"He’s the last one." That is what the elders said.

"The last of what?" My father asked. They spoke no word. My mother repeated the query. A profound silence filled the room.

That’s how they recounted that experience during family gatherings. I don’t remember that moment. I have a vivid image of that scene in my head, but I know it's a reconstruction of the event that my mind created. Even if I could recall it, it wouldn’t add much value. I was born with a significant hearing loss, so that important declaration made by the elders would have been entertaining mumbles in the ears of my infant self.

The first time I heard rain, I felt fear. It happened after a surgery that allowed me to hear better. The noise of raindrops hitting plants' leaves and the ground was too loud for me, unbearable. The overwhelming frequencies hurt my cochlea; it was actually painful. It was then when I first realized about the voice. Amidst all that terrible sensation, I heard a soothing voice telling me to remain calm. “That water is the essence of life and that rain is life pouring from the skies.” The voice said.

It was just what I needed. Then I recognized that it was a familiar voice, I had heard it before. That voice hummed lullabies, soothing me to sleep with its gentle melody when I was younger. Now I enjoy listening to the rain. It dives me into a contemplative state, and many times, during that state, I wonder about what the elders said: “he is the last one.”

The last one of what?

I left my village 30 years ago and I haven’t returned since. The journey is long, and I always felt that there would be a point in my life when I wanted to return. I really didn’t feel a need to return. I felt comfortable in the urban environment.

“The bright dragon flies above my head, I can feel his might.

Blessed spirit flying above me.

My bare feet on the ground, my wondering head in the sky.

I accept the strength, kindle my fire within.

The path leads to the mountain.”

That’s how the voice whispers. It is soft, soothing, and wise. It has led me through challenging moments in my life, especially when the great collapse occurred.

It all happened in slow motion. Civilizational decay came just after I finished my master's degree; what an absurd coincidence. I was in my mid-thirties, living in the capital city of what used to be a country. Now that I think about it, it is hard to say when it actually started. Some said the main catalyst was the pandemic of 2020; others say before, others quote the beginning of the Eurasian war. Long story short, armed conflicts started popping everywhere on the planet: nations vs nations, genocide, gang wars, corporate militias; you name it, it happened. Governments did what they do best: be incompetent, just feed violence with more violence. They sent troops to restore peace and order, but frankly, it only worsened the situation. Soon, armies started to split into rival factions. Conflict was everywhere.
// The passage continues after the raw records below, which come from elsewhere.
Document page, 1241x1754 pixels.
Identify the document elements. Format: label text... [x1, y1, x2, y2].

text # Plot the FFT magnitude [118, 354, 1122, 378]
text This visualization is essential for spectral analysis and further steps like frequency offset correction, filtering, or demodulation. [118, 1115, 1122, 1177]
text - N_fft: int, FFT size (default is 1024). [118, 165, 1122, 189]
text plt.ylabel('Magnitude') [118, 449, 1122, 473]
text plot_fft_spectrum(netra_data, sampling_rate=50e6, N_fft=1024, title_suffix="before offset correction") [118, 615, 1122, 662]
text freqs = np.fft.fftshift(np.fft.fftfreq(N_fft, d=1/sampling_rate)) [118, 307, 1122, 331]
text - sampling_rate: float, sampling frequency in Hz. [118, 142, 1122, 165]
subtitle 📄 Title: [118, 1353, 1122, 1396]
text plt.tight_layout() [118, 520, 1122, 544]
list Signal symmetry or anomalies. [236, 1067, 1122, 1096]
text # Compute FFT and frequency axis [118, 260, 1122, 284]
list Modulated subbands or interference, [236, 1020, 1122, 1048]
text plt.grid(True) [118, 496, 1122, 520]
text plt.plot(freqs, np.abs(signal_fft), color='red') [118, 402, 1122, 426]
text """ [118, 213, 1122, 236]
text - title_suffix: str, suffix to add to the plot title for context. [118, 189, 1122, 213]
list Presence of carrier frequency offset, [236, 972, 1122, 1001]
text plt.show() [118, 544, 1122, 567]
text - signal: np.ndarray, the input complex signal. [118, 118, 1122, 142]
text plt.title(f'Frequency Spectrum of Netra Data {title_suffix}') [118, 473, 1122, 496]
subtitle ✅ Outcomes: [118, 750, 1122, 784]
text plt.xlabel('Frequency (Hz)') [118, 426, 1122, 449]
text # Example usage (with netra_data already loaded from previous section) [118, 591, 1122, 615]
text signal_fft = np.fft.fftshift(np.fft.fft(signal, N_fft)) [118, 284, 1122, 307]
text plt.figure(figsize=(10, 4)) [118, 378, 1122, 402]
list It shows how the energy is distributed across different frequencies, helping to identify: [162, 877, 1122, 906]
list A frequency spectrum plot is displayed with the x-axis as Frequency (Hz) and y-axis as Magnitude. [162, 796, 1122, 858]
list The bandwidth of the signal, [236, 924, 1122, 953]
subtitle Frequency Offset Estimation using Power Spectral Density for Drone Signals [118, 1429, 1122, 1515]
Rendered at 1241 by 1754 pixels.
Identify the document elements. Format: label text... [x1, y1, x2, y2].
I fled the city and went back to the mountains the moment that the gang wars took over my neighborhood. I truly never thought that I would see that during my lifetime. The confrontation between the military and gangs was still far from the city. But the voice told me it was time to leave, time to return to the mountains. I ignored it. I was in a state of denial because I was afraid to lose all that I had built in the city. I liked my neighborhood, my friends; I was starting a project I really liked. But the voice grew louder and louder, until a big storm came. A torrential rain fell over the city. I was laying on my bed staring through the window, pondering the dark sky when I heard it loud and clear:

“Silent words to he who won’t listen, ashes filling your lungs, corpses filling the street.

The time is now, the way leads to the mountain.”

Then I heard a big explosion. I stood up and saw a big smoke column rising. It seemed like it came from the northern side of the city. I realized I could no longer ignore the messages. I had to leave.

I told my friends I was leaving the city. They told me I was being ridiculous. That we lived in the capital city and the government was not going to allow the war to take over. The news stated that the explosion was an isolated event and that the police had found the people who were behind the attack. Nevertheless, my voice and my instinct were certain that I had to go back to my territory. So, I packed everything and left.

My hometown is located deep in the mountains, between valleys, rivers, and deep canyons. I couldn’t take much with me because it takes a long grip to get home. In order to access the community, the final three days are done by foot, traversing muddy paths, rainforests, and rivers. But once you get there, it is a mystical place.

The moment I got there, I immediately wondered why did it take me so long to return. The village is located at the sides of a volcano in the middle of the Amazon. It is a sacred mountain. The elders say that there were years where it would snow at the peak. It has the most strategic and beautiful panorama of the rainforest. The houses were intact. Everything looked the same as the moment I had left, as if it was frozen in time. I ran to my house; I was so excited that I dropped my bag. I just ran; I wanted to drink the tea my mother always made, I wanted to hug them, so I ran even harder. Finally, I saw the wooden house, perfectly standing next to the ceiba tree. Just as I remembered it. I went for the door and called for my mother and father. Nobody was home. Maybe they went to my aunt's house. That's the moment I realized that I didn’t see anyone on the way there. I ran to my aunt's house; it was also empty. I ran looking for someone at the other houses. All of them were intact but with none inside. It made no sense; all their belongings were there. I was alone. I was the last one.